A metaphoric experiment if you will that describes this mechanism.

Suppose we had a kiddie train track 100 m long. We place a student school desk that has track wheels attached to it on the track. We attach a digital timer to the desk and of course a drive mechanism that can maintain a constant velocity. On the track we place two switches that are some distance apart. The first turns the digital timer on and the second turns it off. We put a student in the desk and tell him how far apart the switches are and the total mass of his system. We ask the student to calculate his momentum at the end of the run. At the end of the run he gives us a value for his momentum. We move the desk back to the starting point in order to do another run. Unbeknownst to the student I can remotely control the timer. I reduce the rate of the timer by 10% and start the run again. At the end of the run we ask the student which run had the greatest momentum and of course he says the second. Isn't this situation somewhat like a rock sitting on the surface of the earth. The atoms of the rock are vibrating around and colliding with other atoms fields and the atoms clocks are speeding up and slowing down ever so slightly so that the collective momentum of the atoms points to the center of the earth?

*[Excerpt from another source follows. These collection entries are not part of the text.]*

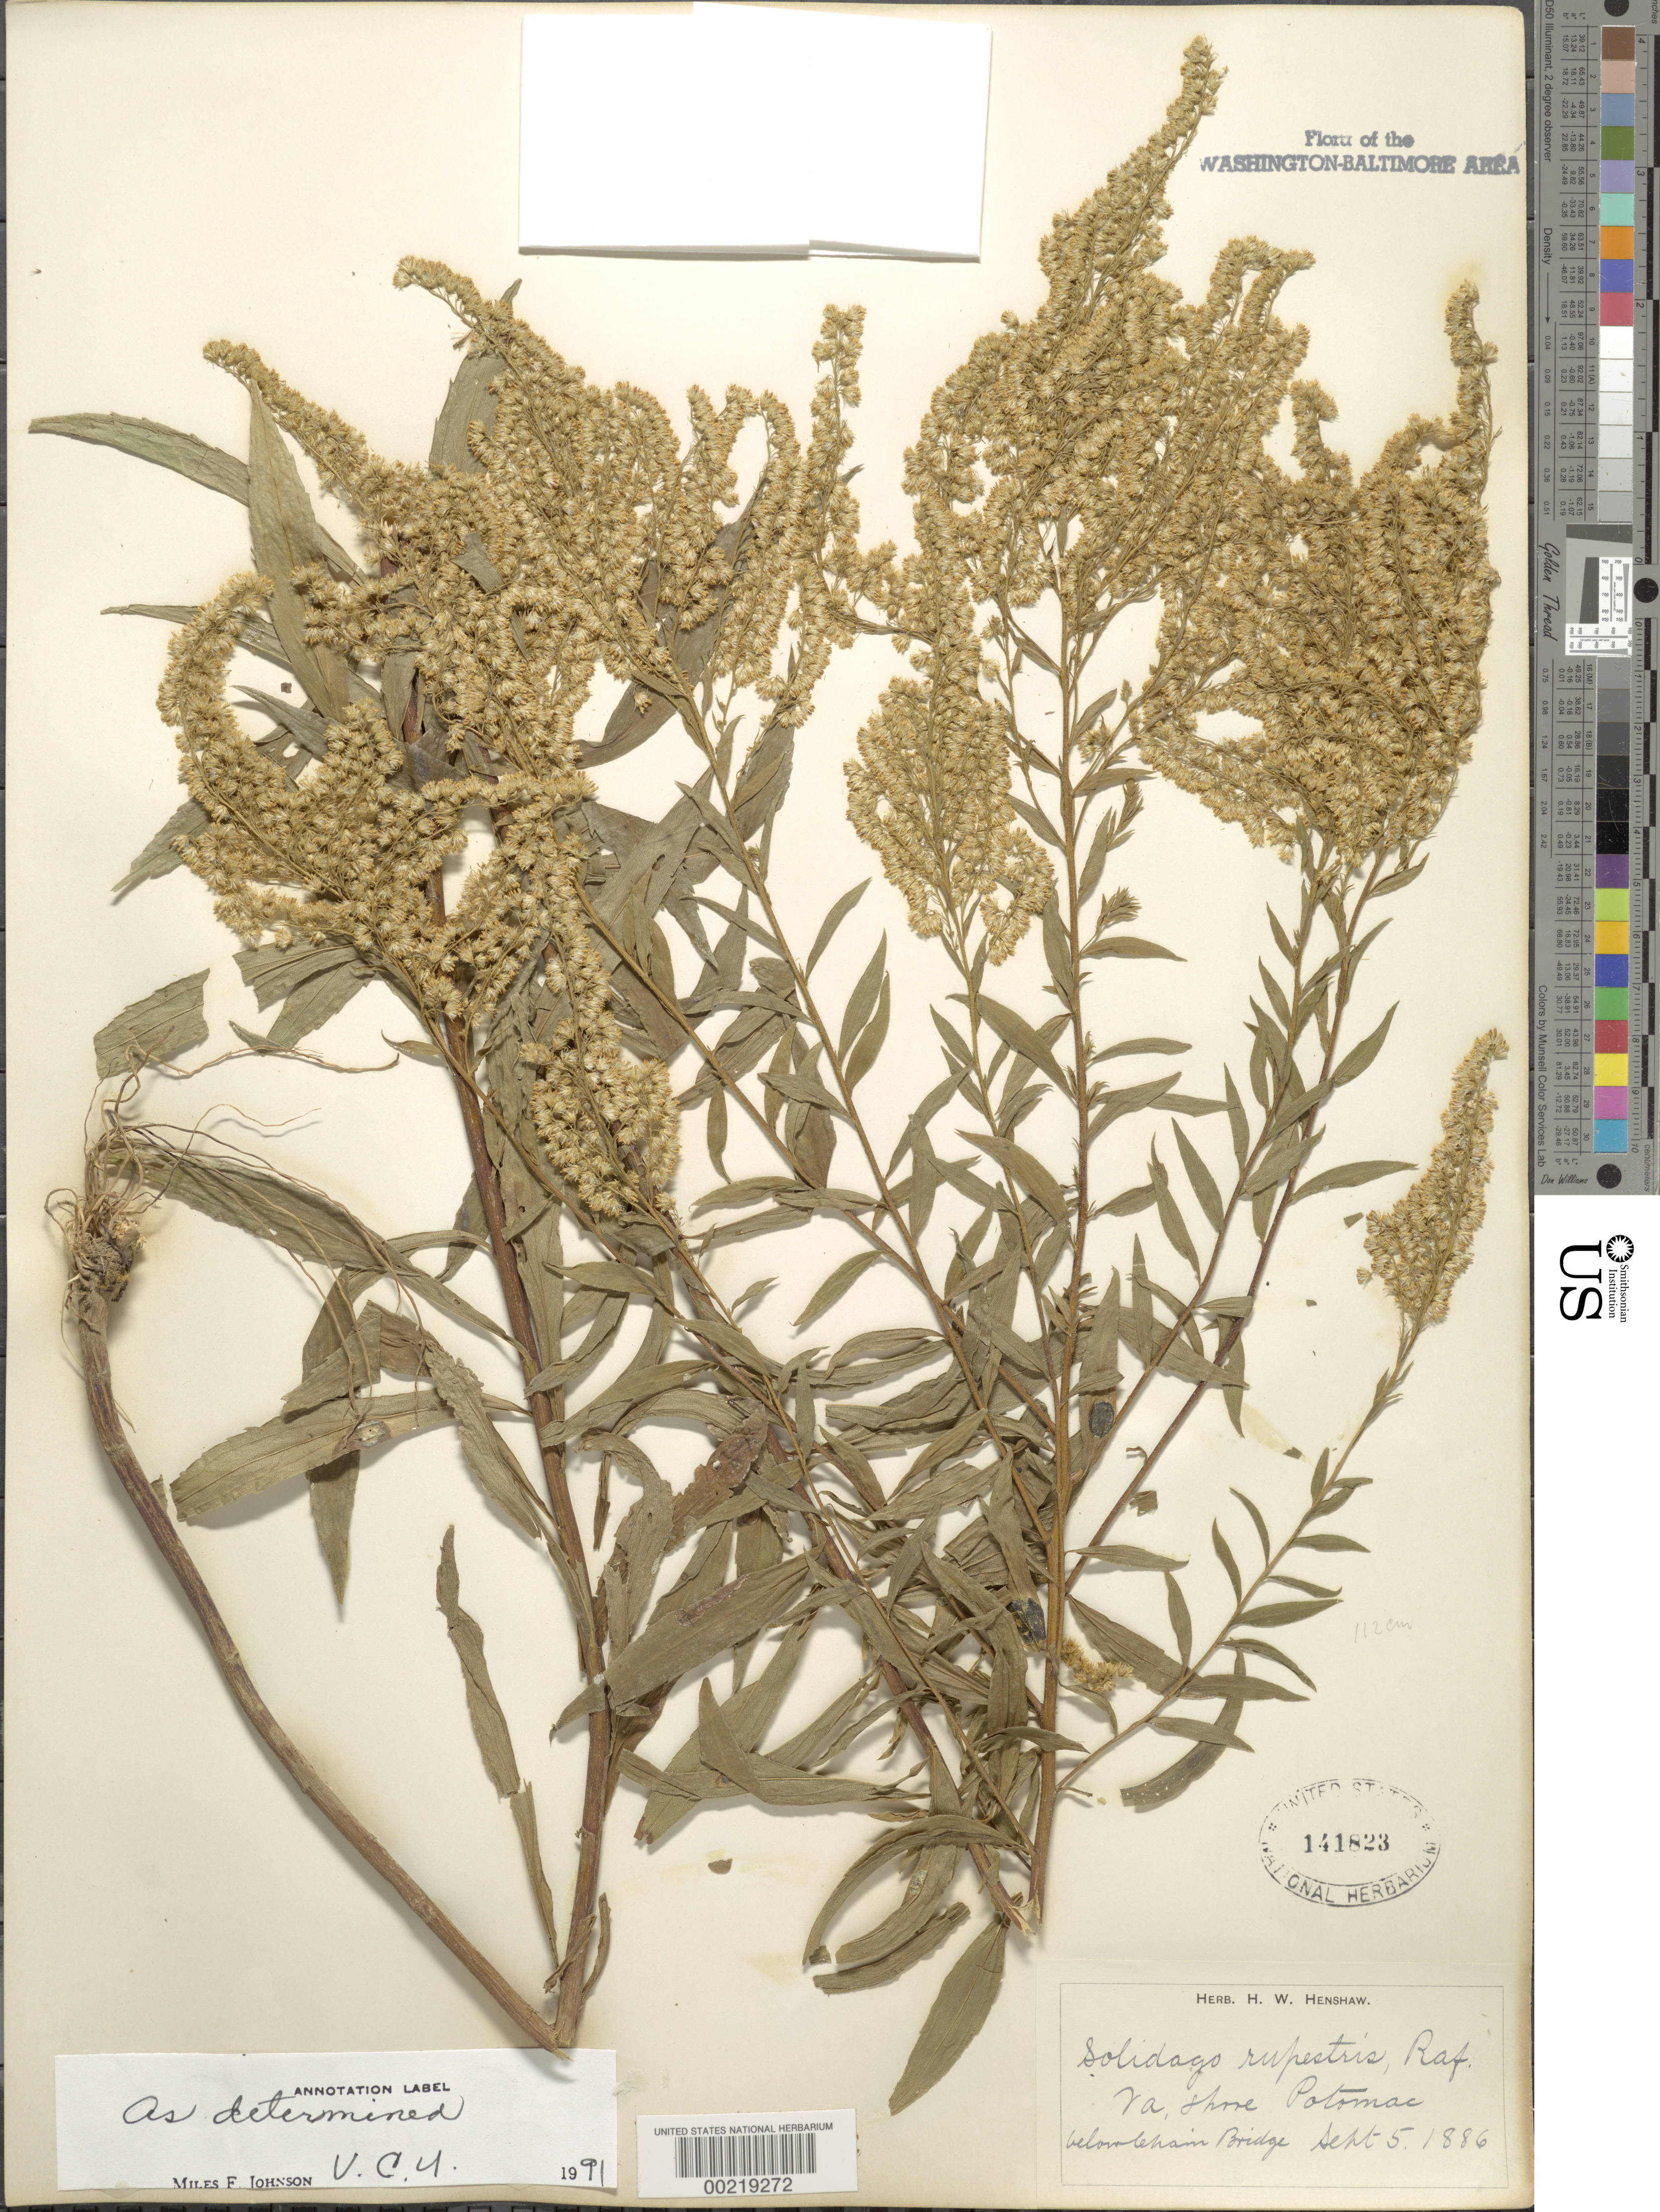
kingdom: Plantae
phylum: Tracheophyta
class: Magnoliopsida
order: Asterales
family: Asteraceae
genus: Solidago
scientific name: Solidago rupestris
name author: Raf.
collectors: H. Henshaw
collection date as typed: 05 Sep 1886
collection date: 1886-09-05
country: United States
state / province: Virginia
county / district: Arlington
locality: Potomac shore below Chain Bridge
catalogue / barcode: US 141823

Now look at one mole of any element sitting at the surface of the Earth. Now imagine the atoms of the element traveling back-and-forth on trillions of our little kiddie train tracks, Their tiny clocks speeding up and slowing down as they move up and down in the gravity well. I do not possess the mathematical skills to test this hypothesis but using Avogadro's number it should be possible to calculate the weight of one mole which should be equal to the mass of one mole. As for inertia, if you take the same one mole far out into space where there is very little gravity and give it a one gee acceleration the atoms clocks do just as they did on Earth with the momentum being opposite the direction of acceleration, hence inertia.